Virginia Credit Union members are voting on whether to change to a federal charter after losing a fight with state bureaucrats worthy of a Franz Kafka novel.
And, yes, bankers were involved. More on that later.
VACU announced the plan Aug. 24 with President/CEO Chris Shockley urging members to vote for the charter change. Voting ends at 4 p.m. Sept. 21. If approved by members and the NCUA, the credit union expects to convert to a federal charter in 2024.
“Virginia Credit Union (VACU) is wholeheartedly committed to the members and the communities we serve, and by converting to a federally chartered credit union we will gain more opportunities to provide competitive value and exceptional service to even more members and communities in Virginia,” Shockley said.

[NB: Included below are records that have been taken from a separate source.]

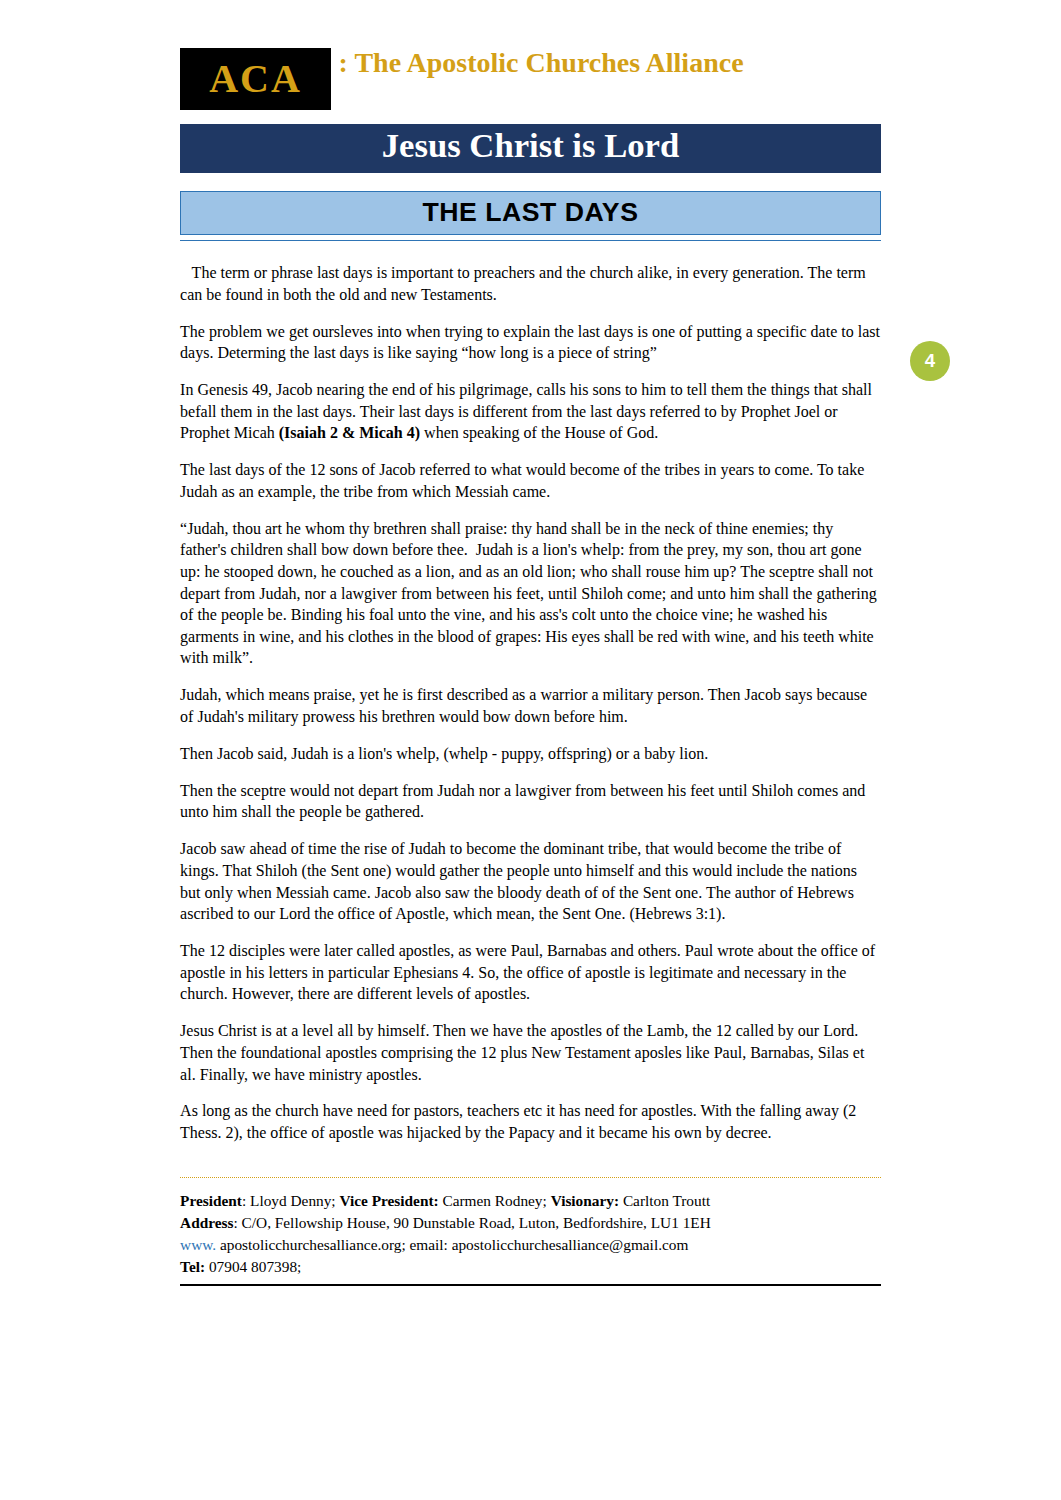4
ACA
: The Apostolic Churches Alliance
Jesus Christ is Lord
THE LAST DAYS
The term or phrase last days is important to preachers and the church alike, in every generation. The term can be found in both the old and new Testaments.
The problem we get oursleves into when trying to explain the last days is one of putting a specific date to last days. Determing the last days is like saying “how long is a piece of string”
In Genesis 49, Jacob nearing the end of his pilgrimage, calls his sons to him to tell them the things that shall befall them in the last days. Their last days is different from the last days referred to by Prophet Joel or Prophet Micah (Isaiah 2 & Micah 4) when speaking of the House of God.
The last days of the 12 sons of Jacob referred to what would become of the tribes in years to come. To take Judah as an example, the tribe from which Messiah came.
“Judah, thou art he whom thy brethren shall praise: thy hand shall be in the neck of thine enemies; thy father's children shall bow down before thee. Judah is a lion's whelp: from the prey, my son, thou art gone up: he stooped down, he couched as a lion, and as an old lion; who shall rouse him up? The sceptre shall not depart from Judah, nor a lawgiver from between his feet, until Shiloh come; and unto him shall the gathering of the people be. Binding his foal unto the vine, and his ass's colt unto the choice vine; he washed his garments in wine, and his clothes in the blood of grapes: His eyes shall be red with wine, and his teeth white with milk”.
Judah, which means praise, yet he is first described as a warrior a military person. Then Jacob says because of Judah's military prowess his brethren would bow down before him.
Then Jacob said, Judah is a lion's whelp, (whelp - puppy, offspring) or a baby lion.
Then the sceptre would not depart from Judah nor a lawgiver from between his feet until Shiloh comes and unto him shall the people be gathered.
Jacob saw ahead of time the rise of Judah to become the dominant tribe, that would become the tribe of kings. That Shiloh (the Sent one) would gather the people unto himself and this would include the nations but only when Messiah came. Jacob also saw the bloody death of of the Sent one. The author of Hebrews ascribed to our Lord the office of Apostle, which mean, the Sent One. (Hebrews 3:1).
The 12 disciples were later called apostles, as were Paul, Barnabas and others. Paul wrote about the office of apostle in his letters in particular Ephesians 4. So, the office of apostle is legitimate and necessary in the church. However, there are different levels of apostles.
Jesus Christ is at a level all by himself. Then we have the apostles of the Lamb, the 12 called by our Lord. Then the foundational apostles comprising the 12 plus New Testament aposles like Paul, Barnabas, Silas et al. Finally, we have ministry apostles.
As long as the church have need for pastors, teachers etc it has need for apostles. With the falling away (2 Thess. 2), the office of apostle was hijacked by the Papacy and it became his own by decree.
President: Lloyd Denny; Vice President: Carmen Rodney; Visionary: Carlton Troutt
Address: C/O, Fellowship House, 90 Dunstable Road, Luton, Bedfordshire, LU1 1EH
www. apostolicchurchesalliance.org; email: apostolicchurchesalliance@gmail.com
Tel: 07904 807398;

VACU’s page on its website explaining the proposal said “changing to a federal charter will simplify our regulatory environment and allow us to operate under one set of rules instead of two. We are currently regulated by Virginia’s Bureau of Financial Institutions (BFI) and by the National Credit Union Administration (NCUA). Being solely regulated by NCUA will be less complex and will expand the opportunities for VACU to offer new services and welcome new member groups.”
The vote came a year after Virginia’s State Corporation Commission blocked an attempt by The Medical Society of Virginia to become a membership segment of Virginia Credit Union. The issue hinged on a judicious comprehension of the difference between the words “can” and “should.” Like, yes, your 13-year-old “can” scale a 60-foot cliff without ropes, but your judgment says he “should not.”
The state’s law said that credit unions can’t add a segment of more than 3,000 potential members unless “the Commission finds that the formation of a separate credit union by a group desiring such services is not practicable, or is not consistent with reasonable safety-and-soundness standards.”
So the Medical Society, which has about 10,000 members, was forced to pay real money to professionals to tell the commissioners that, yes, while it had net assets of $3.51 million, and yes, while conceivably that amount would just about enough to start a credit union that might have assets of $35 million, the Medical Society of Virginia did not think it “should” do so by liquidating its reserves.
“The necessary startup capital would require the donation of nearly all of MSV’s available assets … leaving little to nothing for MSV’s ongoing operations or capital needs, to say nothing of the Hypothetical MSV Credit Union’s future needs,” a lawyer for the Medical Society wrote.
The initial challenge to adding the Medical Society as a member segment came in 2019 from a group of banks led by the Virginia Bankers Association. The bankers were generous enough to invest whatever it costs in such circumstances to advise the Medical Society on the ease of starting a credit union of their own.
“It is hard to see why MSV (or any group) would even begin to evaluate starting a new credit union if they can so easily join an existing one,” the bankers’ lawyer wrote.